Bitcoin is an experimental new digital currency that enables instant payments to anyone, anywhere in the world. Bitcoin uses peer-to-peer technology to operate with no central authority: managing transactions and issuing money are carried out collectively by the network. Bitcoin Core is the name of open source software which enables the use of this currency.
For more information, as well as an immediately useable, binary version of the Bitcoin Core software, see https://www.bitcoin.org/en/download.
License
Bitcoin Core is released under the terms of the MIT license. See COPYING for more information or see http://opensource.org/licenses/MIT.
Development process
Developers work in their own trees, then submit pull requests when they think their feature or bug fix is ready.
If it is a simple/trivial/non-controversial change, then one of the Bitcoin development team members simply pulls it.
If it is a more complicated or potentially controversial change, then the patch submitter will be asked to start a discussion (if they haven't already) on the mailing list.
The patch will be accepted if there is broad consensus that it is a good thing. Developers should expect to rework and resubmit patches if the code doesn't match the project's coding conventions (see doc/developer-notes.md) or are controversial.

* **Stored data entries**:

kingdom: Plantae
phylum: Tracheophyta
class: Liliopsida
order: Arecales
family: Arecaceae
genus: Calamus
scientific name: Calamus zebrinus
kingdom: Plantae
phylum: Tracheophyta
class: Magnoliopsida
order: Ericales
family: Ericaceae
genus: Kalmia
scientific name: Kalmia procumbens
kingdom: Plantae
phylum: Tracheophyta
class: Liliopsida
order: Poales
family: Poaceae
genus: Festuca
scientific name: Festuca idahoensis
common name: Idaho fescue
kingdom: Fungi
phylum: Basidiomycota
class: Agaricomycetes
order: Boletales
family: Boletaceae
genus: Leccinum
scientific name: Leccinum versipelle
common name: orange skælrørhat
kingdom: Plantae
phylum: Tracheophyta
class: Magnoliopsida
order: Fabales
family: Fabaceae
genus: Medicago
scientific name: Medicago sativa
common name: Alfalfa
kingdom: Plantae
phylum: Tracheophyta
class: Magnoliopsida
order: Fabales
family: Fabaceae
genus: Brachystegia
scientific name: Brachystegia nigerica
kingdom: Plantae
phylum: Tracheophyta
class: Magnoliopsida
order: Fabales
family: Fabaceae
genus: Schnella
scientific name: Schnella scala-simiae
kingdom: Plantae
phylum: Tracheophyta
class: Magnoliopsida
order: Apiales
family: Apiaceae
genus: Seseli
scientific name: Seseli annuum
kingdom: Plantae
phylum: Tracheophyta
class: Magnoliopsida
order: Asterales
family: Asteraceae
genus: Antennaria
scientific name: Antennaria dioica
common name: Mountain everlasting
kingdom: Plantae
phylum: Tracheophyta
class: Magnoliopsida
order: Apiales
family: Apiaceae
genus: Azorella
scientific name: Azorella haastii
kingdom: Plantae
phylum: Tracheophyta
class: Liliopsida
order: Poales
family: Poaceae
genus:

* **ACTIVITY 1**: According to the text on Bitcoin Core, why might developers have to rework and resubmit a patch? Answer in one to three sentences.
* **ACTIVITY 2**: Repeat the part of the Bitcoin Core text from "If it is a simple/trivial/non-controversial" up to and including "or are controversial.".

* **TASK OUTPUT 1**: Developers may have to rework and resubmit a patch if the code doesn't match the project's coding conventions. They may also have to if the patch is controversial.

* **TASK OUTPUT 2**:
If it is a simple/trivial/non-controversial change, then one of the Bitcoin development team members simply pulls it.
If it is a more complicated or potentially controversial change, then the patch submitter will be asked to start a discussion (if they haven't already) on the mailing list.
The patch will be accepted if there is broad consensus that it is a good thing. Developers should expect to rework and resubmit patches if the code doesn't match the project's coding conventions (see doc/developer-notes.md) or are controversial.